THE VIRGINIAN-PILOT Copyright (c) 1996, Landmark Communications, Inc. DATE: Sunday, June 23, 1996 TAG: 9606230196 SECTION: SPORTS PAGE: C1 EDITION: FINAL TYPE: Column SOURCE: Bob Molinaro LENGTH: 72 lines
Once more, Hampton Roads is damned with faint praise.
A Pittsburgh businessman has added Norfolk to the list of cities he is considering for a franchise in something called the International Basketball League, scheduled to begin play in the fall of 1997.
We are supposed to be flattered, I guess.
Don't be.
Paul Martha, a Pitt football star in the early '60s and now the driving force behind the IBL, admits that he hasn't spoken to anyone locally about his intentions. He likes what he sees, of course - Scope and a large population.
Left unsaid is the assumption that since we don't have a professional basketball team, sports fans will jump at the chance to support a group of high school graduates and college dropouts in a third-rate league.
This is the Canadian Football League Syndrome at work again.
When Lonie Glieberman's Pirates looked to come ashore in Norfolk last year, the argument went that since Hampton Roads had no other big-time football presence, we should be grateful for anything and anybody who would bleed red ink in our zip code.
Now that the CFL's American experiment has gone flatter than a three-day-old Molson's, it is obvious that the instincts of Norfolk's city fathers were correct.
Even a minor-league sports market must have its standards.
Sometimes it seems as if Hampton Roads, Norfolk especially, is on the sports telemarketing list from Hell. No sooner does Norfolk sit down to dinner than the phone rings. Somebody on the other end wants to peddle a minor-league sport. Would the city be interested?
An indoor soccer team expressed interest in playing at Scope. So did the Continental Basketball Association.
Nothing came of the talks. Nothing will develop with the IBL, either. If the league ever did get serious about Norfolk, it would discover that Scope caters first to the Admirals and Old Dominion.
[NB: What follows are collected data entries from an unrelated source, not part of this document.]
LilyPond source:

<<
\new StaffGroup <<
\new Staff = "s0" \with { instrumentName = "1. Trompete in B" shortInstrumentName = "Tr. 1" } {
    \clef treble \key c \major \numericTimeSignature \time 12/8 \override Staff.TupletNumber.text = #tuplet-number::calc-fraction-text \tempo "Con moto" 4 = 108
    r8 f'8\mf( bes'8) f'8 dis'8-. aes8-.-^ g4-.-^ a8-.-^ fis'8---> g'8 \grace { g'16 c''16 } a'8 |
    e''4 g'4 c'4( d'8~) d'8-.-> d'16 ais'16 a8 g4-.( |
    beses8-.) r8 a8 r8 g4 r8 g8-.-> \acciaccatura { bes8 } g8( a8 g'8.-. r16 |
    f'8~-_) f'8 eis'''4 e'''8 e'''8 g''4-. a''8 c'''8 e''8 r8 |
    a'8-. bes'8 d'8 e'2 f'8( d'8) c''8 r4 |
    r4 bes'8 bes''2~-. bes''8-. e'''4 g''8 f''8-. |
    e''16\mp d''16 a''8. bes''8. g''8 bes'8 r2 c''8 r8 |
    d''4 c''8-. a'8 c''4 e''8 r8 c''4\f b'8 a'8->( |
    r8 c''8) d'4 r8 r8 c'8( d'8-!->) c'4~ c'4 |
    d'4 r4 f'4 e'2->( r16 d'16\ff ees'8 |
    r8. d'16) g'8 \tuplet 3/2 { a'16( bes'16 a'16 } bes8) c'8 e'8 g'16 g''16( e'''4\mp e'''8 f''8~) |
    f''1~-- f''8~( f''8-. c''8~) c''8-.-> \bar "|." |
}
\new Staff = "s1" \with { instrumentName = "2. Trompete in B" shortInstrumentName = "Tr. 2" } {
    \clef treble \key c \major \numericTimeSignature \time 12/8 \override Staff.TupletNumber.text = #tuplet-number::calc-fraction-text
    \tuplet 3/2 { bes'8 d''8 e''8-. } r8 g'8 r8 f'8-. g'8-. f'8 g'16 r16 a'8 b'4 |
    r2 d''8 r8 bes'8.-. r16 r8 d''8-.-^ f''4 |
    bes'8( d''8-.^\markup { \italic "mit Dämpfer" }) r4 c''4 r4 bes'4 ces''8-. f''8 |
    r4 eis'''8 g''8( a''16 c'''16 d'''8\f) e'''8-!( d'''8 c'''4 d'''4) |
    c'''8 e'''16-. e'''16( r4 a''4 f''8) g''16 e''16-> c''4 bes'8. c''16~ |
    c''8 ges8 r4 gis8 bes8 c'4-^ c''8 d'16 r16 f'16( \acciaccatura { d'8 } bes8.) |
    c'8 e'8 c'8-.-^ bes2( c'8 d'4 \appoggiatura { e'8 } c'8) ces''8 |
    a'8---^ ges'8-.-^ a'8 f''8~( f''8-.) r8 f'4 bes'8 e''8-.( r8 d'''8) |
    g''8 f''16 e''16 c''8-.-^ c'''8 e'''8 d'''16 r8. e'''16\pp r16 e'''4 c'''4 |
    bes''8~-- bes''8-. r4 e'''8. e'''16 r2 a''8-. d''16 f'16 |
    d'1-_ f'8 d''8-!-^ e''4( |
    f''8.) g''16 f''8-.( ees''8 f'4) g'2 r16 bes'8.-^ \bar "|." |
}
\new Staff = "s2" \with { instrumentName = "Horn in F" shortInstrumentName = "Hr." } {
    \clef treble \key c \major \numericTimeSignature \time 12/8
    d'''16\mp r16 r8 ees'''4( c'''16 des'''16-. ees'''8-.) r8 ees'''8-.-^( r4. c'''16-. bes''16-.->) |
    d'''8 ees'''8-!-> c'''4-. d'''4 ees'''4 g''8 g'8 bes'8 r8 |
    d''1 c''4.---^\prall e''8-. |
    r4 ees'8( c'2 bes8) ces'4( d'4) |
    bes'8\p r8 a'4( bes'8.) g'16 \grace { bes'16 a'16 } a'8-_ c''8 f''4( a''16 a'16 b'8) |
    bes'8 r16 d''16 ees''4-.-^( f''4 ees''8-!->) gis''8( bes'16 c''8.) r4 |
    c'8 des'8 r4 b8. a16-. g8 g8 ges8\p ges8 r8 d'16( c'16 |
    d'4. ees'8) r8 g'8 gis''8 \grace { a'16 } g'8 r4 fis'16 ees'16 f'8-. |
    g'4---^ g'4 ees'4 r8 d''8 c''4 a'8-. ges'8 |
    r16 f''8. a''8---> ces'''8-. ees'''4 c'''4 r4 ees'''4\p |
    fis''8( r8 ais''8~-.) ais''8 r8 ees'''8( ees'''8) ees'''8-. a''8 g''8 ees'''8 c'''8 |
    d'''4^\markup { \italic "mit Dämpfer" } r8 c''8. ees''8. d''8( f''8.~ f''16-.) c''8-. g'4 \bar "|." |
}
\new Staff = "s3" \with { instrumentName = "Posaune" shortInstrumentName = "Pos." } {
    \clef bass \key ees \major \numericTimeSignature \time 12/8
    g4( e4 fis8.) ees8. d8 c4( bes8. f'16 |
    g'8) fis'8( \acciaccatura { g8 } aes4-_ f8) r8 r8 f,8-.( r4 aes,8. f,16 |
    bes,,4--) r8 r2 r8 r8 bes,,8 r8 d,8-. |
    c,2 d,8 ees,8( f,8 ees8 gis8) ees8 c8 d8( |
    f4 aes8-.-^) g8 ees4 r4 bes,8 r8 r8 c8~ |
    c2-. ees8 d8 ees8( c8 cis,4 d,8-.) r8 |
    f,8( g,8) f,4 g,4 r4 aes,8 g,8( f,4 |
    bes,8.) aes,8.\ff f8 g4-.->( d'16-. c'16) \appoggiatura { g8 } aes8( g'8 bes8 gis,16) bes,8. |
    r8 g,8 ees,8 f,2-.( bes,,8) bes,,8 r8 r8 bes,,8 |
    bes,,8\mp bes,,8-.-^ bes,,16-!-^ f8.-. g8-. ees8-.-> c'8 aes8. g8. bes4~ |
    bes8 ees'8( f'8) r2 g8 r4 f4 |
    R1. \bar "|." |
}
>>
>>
The next team would have to settle for leftover dates.
``We'll negotiate with anybody,'' says Bill Luther, director of Scope. ``But there are only so many weekends in a year.''
Scheduling problems are a handy excuse for a city that knows better than to think minor-league basketball is a legitimate draw.
Meanwhile, Hampton Roads has been spared the responsibility of supporting a team in the new women's American Basketball League. Richmond is home to Virginia's franchise in this fledgling operation.
Few expect the ABL to survive overhead costs or America's stubborn resistance to women's basketball. Richmond is welcome to its experiment.
Meanwhile, minor-league frontmen with more dollars than sense will continue looking at Norfolk.
The prosperity of the Admirals and the healthy crowds drawn to Tides games at Harbor Park cause heads to turn in our direction. Not that anybody here believes the success of the hockey and baseball teams could be repeated by a rag-tag basketball team.
College hoops are more attractive than any league short of the NBA. The ACC. ODU. Norfolk State. We have enough good basketball to be particular about who we invite into our area.
The IBL? Not a chance. Norfolk isn't playing that game. Which is why the city has not initiated contact with the league.
You might think Norfolk is guilty of flights of fancy for entertaining thoughts of building an arena to attract an NBA team. But as long as the dream is alive, it does no good to bring in another winter sport that is sure to founder.
Every team that fails tarnishes the area's image, and leaves behind a residue of ill feeling and bad publicity.
A low-rent basketball franchise in Hampton Roads would not find an audience large enough to justify its existence.
This seems obvious to everyone except the bush-league telemarketers who think they are doing Hampton Roads a favor.